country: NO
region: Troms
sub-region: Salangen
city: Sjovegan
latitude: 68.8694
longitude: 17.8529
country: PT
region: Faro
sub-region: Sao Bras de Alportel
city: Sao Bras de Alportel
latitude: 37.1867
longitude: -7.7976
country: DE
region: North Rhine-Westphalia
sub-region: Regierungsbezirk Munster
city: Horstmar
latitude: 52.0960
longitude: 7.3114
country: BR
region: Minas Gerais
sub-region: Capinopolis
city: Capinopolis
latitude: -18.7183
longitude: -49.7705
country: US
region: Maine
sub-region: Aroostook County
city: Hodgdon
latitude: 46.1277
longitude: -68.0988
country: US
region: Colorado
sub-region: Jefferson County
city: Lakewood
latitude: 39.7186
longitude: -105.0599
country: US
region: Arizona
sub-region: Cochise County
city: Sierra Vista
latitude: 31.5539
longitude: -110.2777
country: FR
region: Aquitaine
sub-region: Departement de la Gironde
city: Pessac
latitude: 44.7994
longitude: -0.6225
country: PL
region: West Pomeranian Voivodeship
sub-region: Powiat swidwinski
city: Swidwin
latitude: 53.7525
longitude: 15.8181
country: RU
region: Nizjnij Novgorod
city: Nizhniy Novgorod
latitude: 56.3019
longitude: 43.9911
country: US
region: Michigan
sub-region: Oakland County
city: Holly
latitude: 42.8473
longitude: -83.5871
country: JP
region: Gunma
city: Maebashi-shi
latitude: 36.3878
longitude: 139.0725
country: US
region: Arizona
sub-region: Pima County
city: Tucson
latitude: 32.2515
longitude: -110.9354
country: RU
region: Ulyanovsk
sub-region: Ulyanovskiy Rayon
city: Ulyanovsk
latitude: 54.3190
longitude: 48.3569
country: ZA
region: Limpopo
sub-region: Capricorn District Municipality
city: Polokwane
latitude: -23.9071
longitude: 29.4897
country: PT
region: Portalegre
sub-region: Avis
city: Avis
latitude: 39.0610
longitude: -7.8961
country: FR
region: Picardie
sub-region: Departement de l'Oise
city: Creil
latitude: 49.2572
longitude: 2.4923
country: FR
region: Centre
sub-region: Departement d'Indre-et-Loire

_ _ _

> Your task
Rewrite only the lines of the listing from the line with "longitude: -110.9354" to the line with "latitude: 39.0610", switching "city" to "locality" and keeping everything else the same.

> Exercise response
longitude: -110.9354
country: RU
region: Ulyanovsk
sub-region: Ulyanovskiy Rayon
locality: Ulyanovsk
latitude: 54.3190
longitude: 48.3569
country: ZA
region: Limpopo
sub-region: Capricorn District Municipality
locality: Polokwane
latitude: -23.9071
longitude: 29.4897
country: PT
region: Portalegre
sub-region: Avis
locality: Avis
latitude: 39.0610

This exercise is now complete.